Each rectangle is represented as a bottom-left point and a top-right point. For example, a unit square is represented as [1,1,2,2]. (coordinate of bottom-left point is (1, 1) and top-right point is (2, 2)).
Example 1:
rectangles = [ [1,1,3,3], [3,1,4,2], [3,2,4,4], [1,3,2,4], [2,3,3,4] ] Return true. All 5 rectangles together form an exact cover of a rectangular region.
Example 2:
rectangles = [ [1,1,2,3], [1,3,2,4], [3,1,4,2], [3,2,4,4] ] Return false. Because there is a gap between the two rectangular regions.
Example 3:
rectangles = [ [1,1,3,3], [3,1,4,2], [1,3,2,4], [3,2,4,4] ] Return false. Because there is a gap in the top center.
Example 4:
rectangles = [ [1,1,3,3], [3,1,4,2], [1,3,2,4], [2,2,4,4] ] Return false. Because two of the rectangles overlap with each other.
解题思路:
本题要求给出的矩形恰好组成一个矩形:不能有镂空,不能有重叠。

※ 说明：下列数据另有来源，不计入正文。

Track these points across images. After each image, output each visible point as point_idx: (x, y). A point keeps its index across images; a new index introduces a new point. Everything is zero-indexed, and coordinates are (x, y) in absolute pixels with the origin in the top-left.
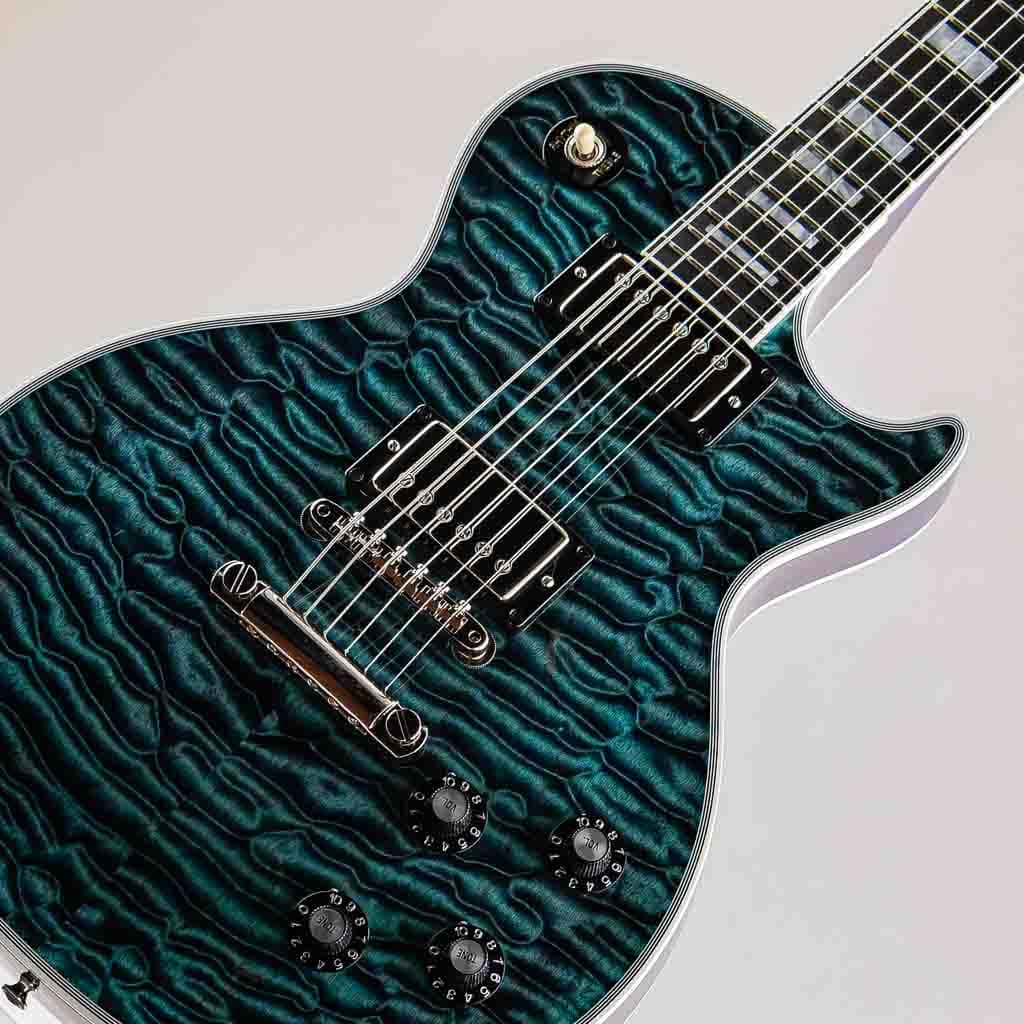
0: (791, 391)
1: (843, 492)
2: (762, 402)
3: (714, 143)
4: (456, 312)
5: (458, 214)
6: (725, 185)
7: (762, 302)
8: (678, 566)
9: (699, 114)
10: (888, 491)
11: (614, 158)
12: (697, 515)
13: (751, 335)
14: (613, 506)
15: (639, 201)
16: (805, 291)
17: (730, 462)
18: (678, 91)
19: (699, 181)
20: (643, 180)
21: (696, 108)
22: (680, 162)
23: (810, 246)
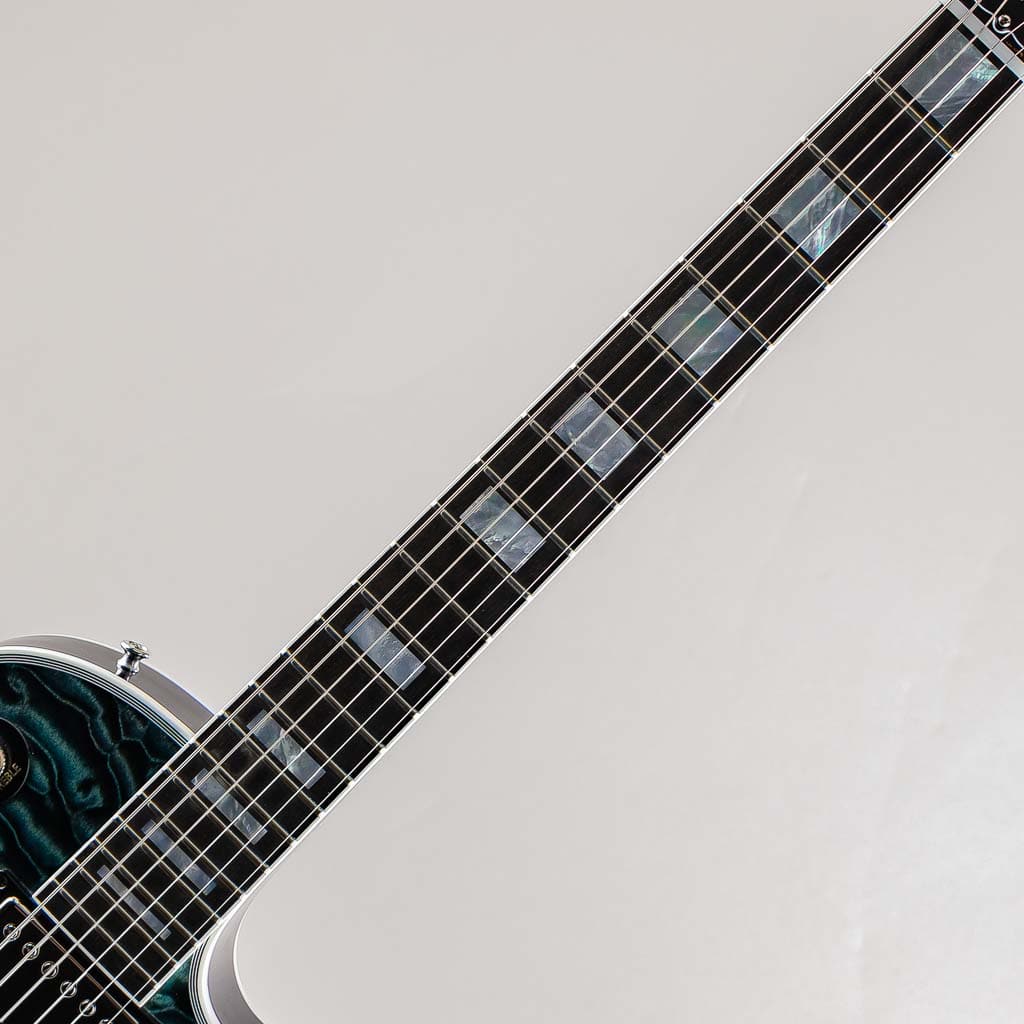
3: (118, 755)
6: (120, 819)
7: (154, 962)
9: (103, 717)
11: (14, 771)
13: (139, 998)
15: (36, 825)
16: (198, 945)
18: (83, 689)
19: (99, 802)
20: (43, 797)
21: (101, 711)
22: (80, 778)
23: (208, 894)
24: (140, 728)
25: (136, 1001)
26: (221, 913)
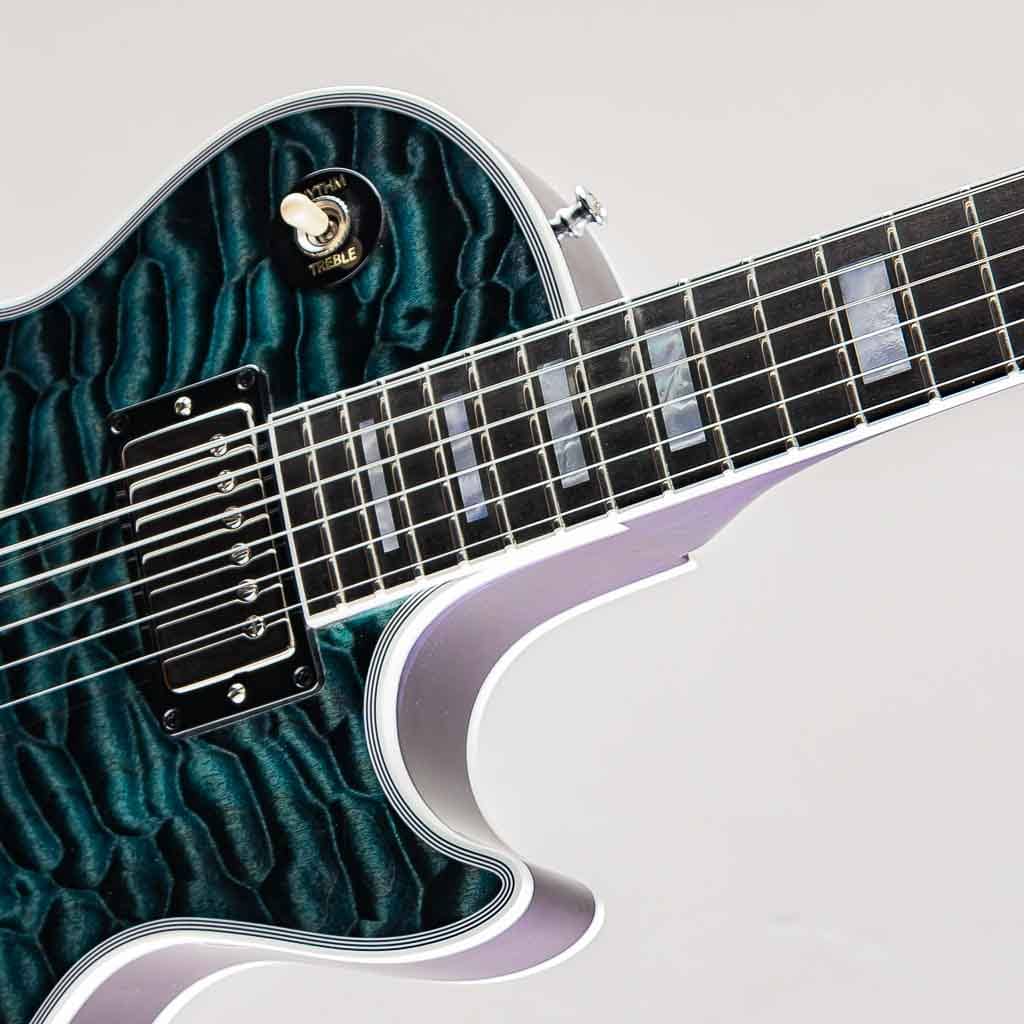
0: (333, 714)
1: (317, 895)
2: (287, 709)
3: (476, 296)
4: (48, 379)
6: (425, 372)
7: (357, 571)
8: (68, 874)
9: (487, 243)
10: (368, 925)
11: (345, 256)
12: (128, 819)
13: (315, 609)
14: (33, 749)
15: (330, 336)
16: (422, 583)
17: (207, 768)
19: (417, 345)
20: (359, 305)
21: (490, 232)
22: (416, 303)
23: (470, 518)
24: (522, 275)
25: (306, 610)
26: (472, 554)
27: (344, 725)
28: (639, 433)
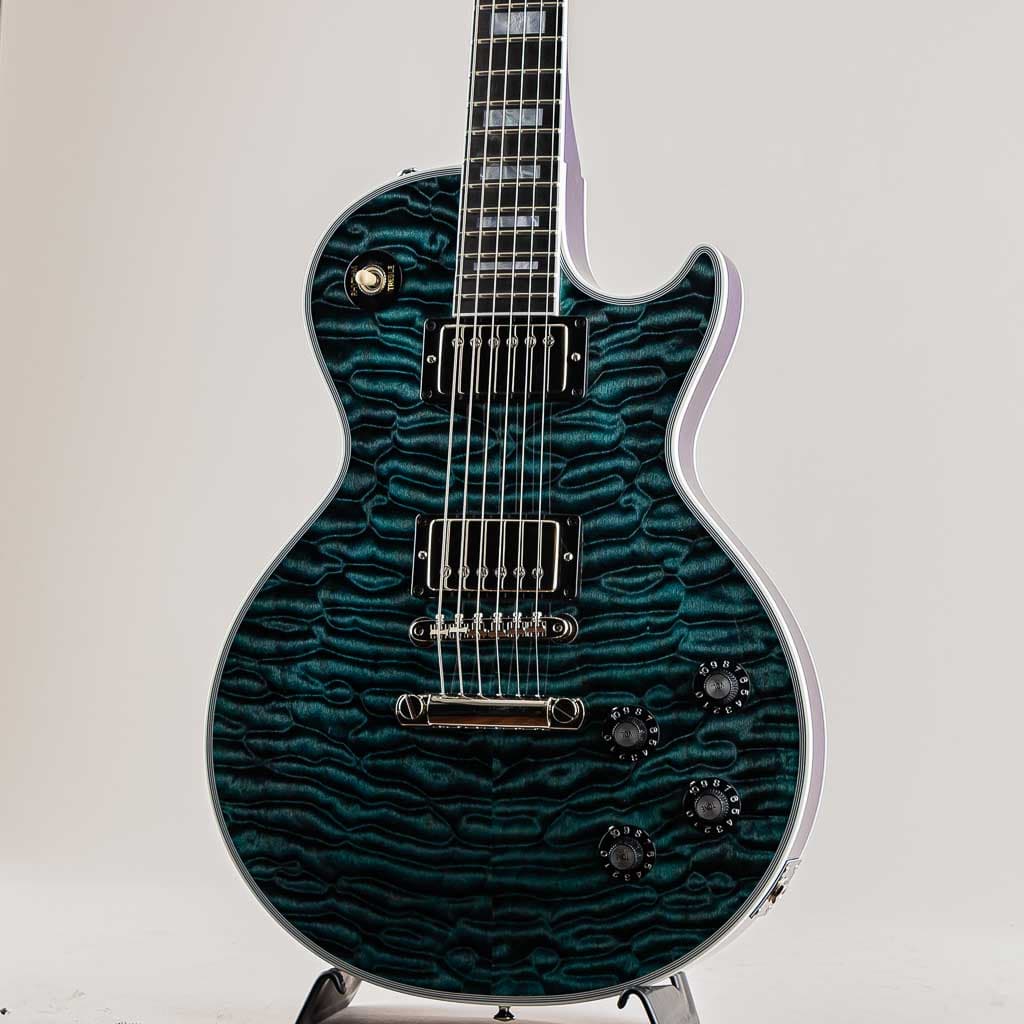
0: (600, 318)
1: (680, 348)
2: (591, 340)
3: (435, 209)
4: (389, 441)
5: (341, 383)
6: (462, 233)
7: (541, 284)
8: (629, 476)
9: (412, 199)
10: (702, 324)
11: (391, 270)
12: (613, 437)
13: (551, 309)
14: (565, 477)
15: (425, 284)
16: (557, 254)
17: (604, 390)
18: (390, 196)
19: (447, 241)
20: (417, 268)
21: (408, 197)
22: (427, 240)
23: (537, 225)
24: (434, 185)
25: (551, 314)
26: (554, 227)
27: (609, 315)
28: (528, 138)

要恰好组成矩形。
一开始有想是否跟 218.The Skyline Problem 相似,但是没有具体实现的头绪
看了MebiuW的解法后,利用了c++ STL自带的类型pair进行了实现
这个的解法的核心是:
1. 利用面积来保证不会重合
2.利用四个点来确定外边能够构成一个矩形
若所有矩形能够拼成一个完美的矩形,那么除了新矩形的四个顶点,其他的点只能出现偶数次,最多4次。
我用set来辅助我进行这个操作:set中含有就erase该元素,set中不含有就加入这个元素
这是一个充分条件但不是一个必要条件。
所以我们也需要检查:最后剩余的四个点是否就是四个顶点。
代码:
class Solution { public: bool isRectangleCover(vector<vector<int>>& rectangles) { if(rectangles.empty() || rectangles[0].empty()) return false; set<pair<int, int>> s; int area = 0; pair<int,int> b_l(INT_MAX, INT_MAX); pair<int,int> t_r(INT_MIN, INT_MIN); for(int i = 0; i < rectangles.size(); i++){ pair<int, int> cur_bl(rectangles[i][0], rectangles[i][1]); pair<int, int> cur_tr(rectangles[i][2], rectangles[i][3]); if(cur_bl < b_l){ b_l.first = cur_bl.first; b_l.second = cur_bl.second; } if(cur_tr > t_r){ t_r.first = cur_tr.first; t_r.second = cur_tr.second; } pair<int, int> cur_tl(rectangles[i][0],rectangles[i][3]); pair<int, int> cur_br(rectangles[i][2],rectangles[i][1]); if(s.count(cur_bl)){ s.erase(cur_bl); }else{ s.insert(cur_bl); } if(s.count(cur_tr)){ s.erase(cur_tr); }else{ s.insert(cur_tr); } if(s.count(cur_tl)){ s.erase(cur_tl); }else{ s.insert(cur_tl); } if(s.count(cur_br)){ s.erase(cur_br); }else{ s.insert(cur_br); } area += ((cur_tr.first - cur_bl.first)*(cur_tr.second - cur_bl.second)); } int total_area = (t_r.first - b_l.first)*(t_r.second - b_l.second); if(s.size() != 4 || area != total_area) return false; pair<int,int> b_r(t_r.first, b_l.second); pair<int,int> t_l(b_l.first, t_r.second); if(!s.count(b_r) || !s.count(b_l) || !s.count(t_r) || !s.count(t_l)) return false; return true; } };